### PARTES DEL EJERCICIO
(a) Resume el pasaje en dos oraciones.
(b) Contesta con datos del pasaje:
(i) ¿Qué título tiene la canción que se quedó en la mente de quien narra?
(ii) ¿Quién es el autor de esa canción?
(iii) Según se dice, ¿en qué momentos aparecen las canciones repetitivas?
(c) Reproduce del pasaje el tramo que comienza en "Esta historia habla" y termina en "dejar de tararear.".

----- PASAJE PROPORCIONADO -----

Esta historia habla de mujeres valientes, de ciertas suertes que son esquivas, de cosas que los hijos deben saber de sus madres y de canciones que se te pegan y que no puedes dejar de tararear.
Comencemos por lo último, por esas cantinelas que se cuelan en tu mente, que no sabes de donde vienen pero que repites insistentemente. No era ni la mejor ni el último éxito de la industria discográfica, pero ocurrió. La oí y me quede con ella. Lo cuento bajito, con cierto pudor: Título, Valió la pena; autor, Marc Anthony. No me juzguen por la elección, ni a mí ni a mi mente. Ella tiene sus cosas y con cierta frecuencia va por libre. En mi defensa he de decir que, según dicen, las canciones repetitivas aparecen en esos momentos en los que la mente se enfrenta a un desafío, y en esas debían de estar mis pensamientos cuando me vi cantando mentalmente esa melodía en la ceremonia de despedida, en ese último adiós a una mujer, valiente ella, que nos acababa de dejar. ¿Inapropiado? Puede, pero allí estaba ese estribillo, repetitivo, insistente, sonando en esa parte de la mente donde se crean los pensamientos que surgen por si solos, mientras mi lado racional escuchaba lo que de ella decían.

----- REGISTROS PROPORCIONADOS -----

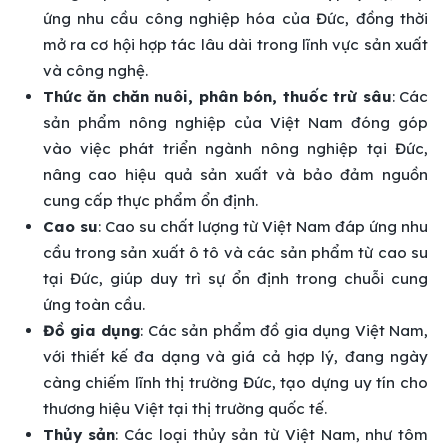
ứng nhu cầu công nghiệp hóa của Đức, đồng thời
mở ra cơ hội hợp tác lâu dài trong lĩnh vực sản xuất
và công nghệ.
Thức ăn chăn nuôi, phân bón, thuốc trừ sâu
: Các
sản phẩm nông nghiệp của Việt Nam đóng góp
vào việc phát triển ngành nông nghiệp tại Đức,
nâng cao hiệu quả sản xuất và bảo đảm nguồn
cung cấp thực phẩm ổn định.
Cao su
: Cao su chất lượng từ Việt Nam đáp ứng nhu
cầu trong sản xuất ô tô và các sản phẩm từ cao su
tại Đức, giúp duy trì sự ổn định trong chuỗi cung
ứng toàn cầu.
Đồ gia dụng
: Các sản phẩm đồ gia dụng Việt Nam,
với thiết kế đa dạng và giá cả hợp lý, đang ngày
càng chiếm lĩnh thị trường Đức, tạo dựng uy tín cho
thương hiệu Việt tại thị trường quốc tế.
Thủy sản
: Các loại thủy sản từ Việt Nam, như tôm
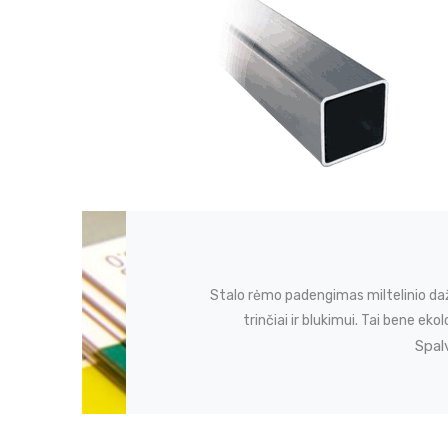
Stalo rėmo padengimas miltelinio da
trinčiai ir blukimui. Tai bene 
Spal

-----

### RESPUESTAS POR APARTADO
(a) El pasaje presenta una historia sobre mujeres valientes, suertes esquivas, cosas que los hijos deben saber de sus madres y canciones que se pegan, y comienza por estas últimas. Quien narra cuenta que en la ceremonia de despedida de una mujer valiente se sorprendió cantando mentalmente «Valió la pena», de Marc Anthony, mientras su lado racional escuchaba lo que se decía de ella.

(b)
(i) Valió la pena.
(ii) Marc Anthony.
(iii) En los momentos en que la mente se enfrenta a un desafío.

(c)
Esta historia habla de mujeres valientes, de ciertas suertes que son esquivas, de cosas que los hijos deben saber de sus madres y de canciones que se te pegan y que no puedes dejar de tararear.